Major Marcel and other technically competent witnesses described metallic foil lighter than household aluminum, yet impossible to crease, puncture, cut or burn. They also found slender I-beams, similarly light and strong, which carried undecipherable symbols embossed on their sides.
The first book on the subject was published in 1980: The Roswell Incident, by Charles Berlitz and William Moore. It made a strong case for the "Roswell crash" having been a UFO rather than a balloon, due to the nature of the recovered materials, their wide dispersal, and the behavior of the security-conscious military.
Interest grew and more investigators went to work, locating and interviewing additional witnesses. By the late 1980's, it had become the most thoroughly investigated and best authenticated of all reported UFO crashes. There would soon be four books and scores of papers and television programs devoted to this single episode.
In the early 1990's, the refusal of the Air Force to comment publicly on the growing dispute, led to a formal request for information from Rep. Steven Schiff (R-NM), in whose district the crash had occurred. His inability to get a satisfactory answer from the Pentagon led him then to request the General Accounting Office to conduct a search for official documents related to the event.
The first official statement by the Air Force in a quarter century came in September 1994. This report explained that the debris found at Roswell was from a crash of then secret constant-altitude balloons designed to carry scientific equipment to detect Soviet nuclear explosions. Test flights of clusters of these balloons launched from Alamogordo, NM, were part of a classified program called "Project Mogul", (which never became operational.)

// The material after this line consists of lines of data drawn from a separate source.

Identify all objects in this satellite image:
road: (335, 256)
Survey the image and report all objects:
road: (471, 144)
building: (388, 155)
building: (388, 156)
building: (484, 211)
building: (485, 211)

In July 1995, the GAO reported to Rep. Schiff that it had been unable to find documents explaining what really happened in the desert in 1947. It concluded that many documents from the Roswell Army Air Force base had been improperly destroyed, and that "the debate over what crashed at Roswell continues."

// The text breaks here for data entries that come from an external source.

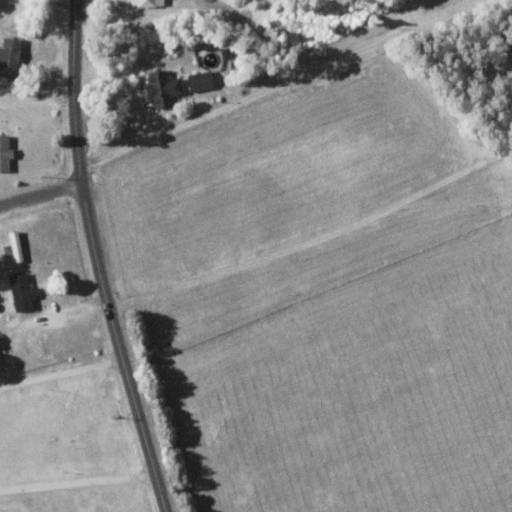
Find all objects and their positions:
building: (143, 2)
building: (8, 55)
building: (197, 80)
building: (159, 87)
road: (41, 194)
road: (99, 259)
building: (18, 290)
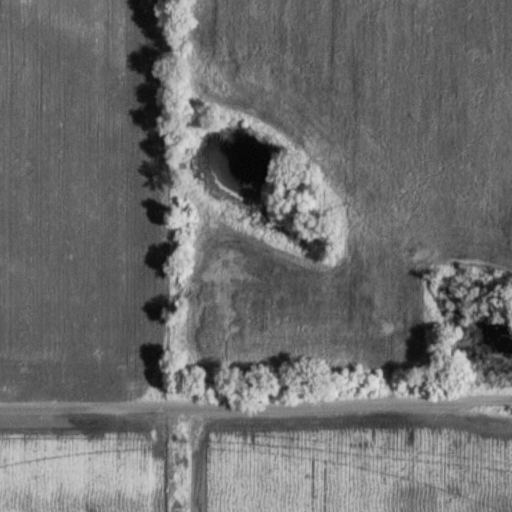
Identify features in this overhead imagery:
road: (256, 403)
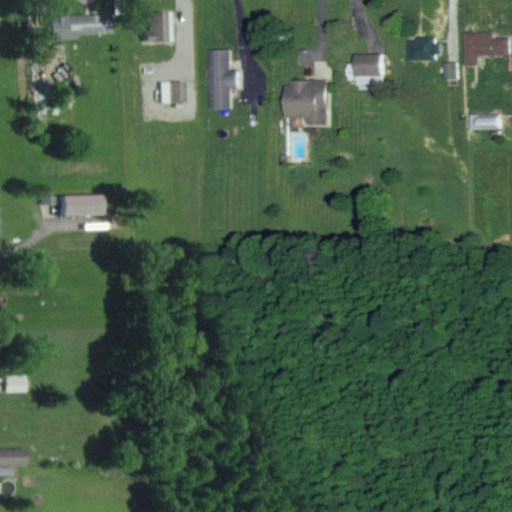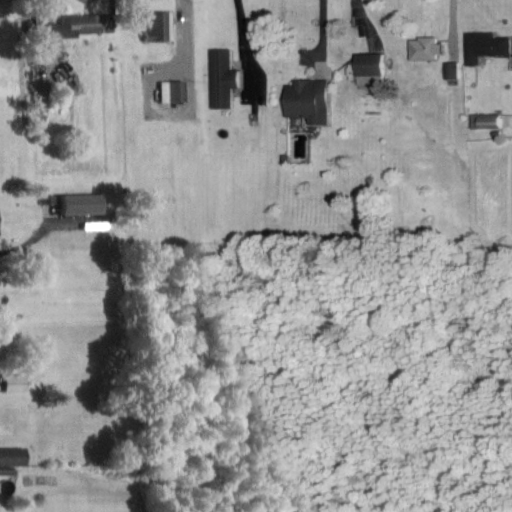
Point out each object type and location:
building: (86, 24)
building: (161, 26)
building: (488, 45)
building: (432, 47)
building: (377, 63)
building: (456, 69)
building: (229, 78)
building: (177, 90)
building: (316, 100)
building: (85, 204)
building: (1, 221)
park: (333, 380)
building: (19, 382)
building: (13, 458)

In September 1995, the Air Force released a 1,000-page report reinforcing its position that a Project Mogul balloon cluster was responsible for all the furor. It never quite said that a Mogul balloon rig had crashed on the sheep ranch, only that this was a possibility.
In fact, there is no evidence in any official report that such a balloon came anywhere near the sheep ranch, only that two such clusters were never found, and thus might have landed there. At the same time, the Air Force discounted the possibility that the debris could have been the result of the crash of a military airplane, the impact of a test rocket or missile, or any sort of nuclear accident.
With the GAO stating it had found no evidence for a Mogul balloon, and the Air Force eliminating most other possible explanations, the crash remains that of an unidentified flying object.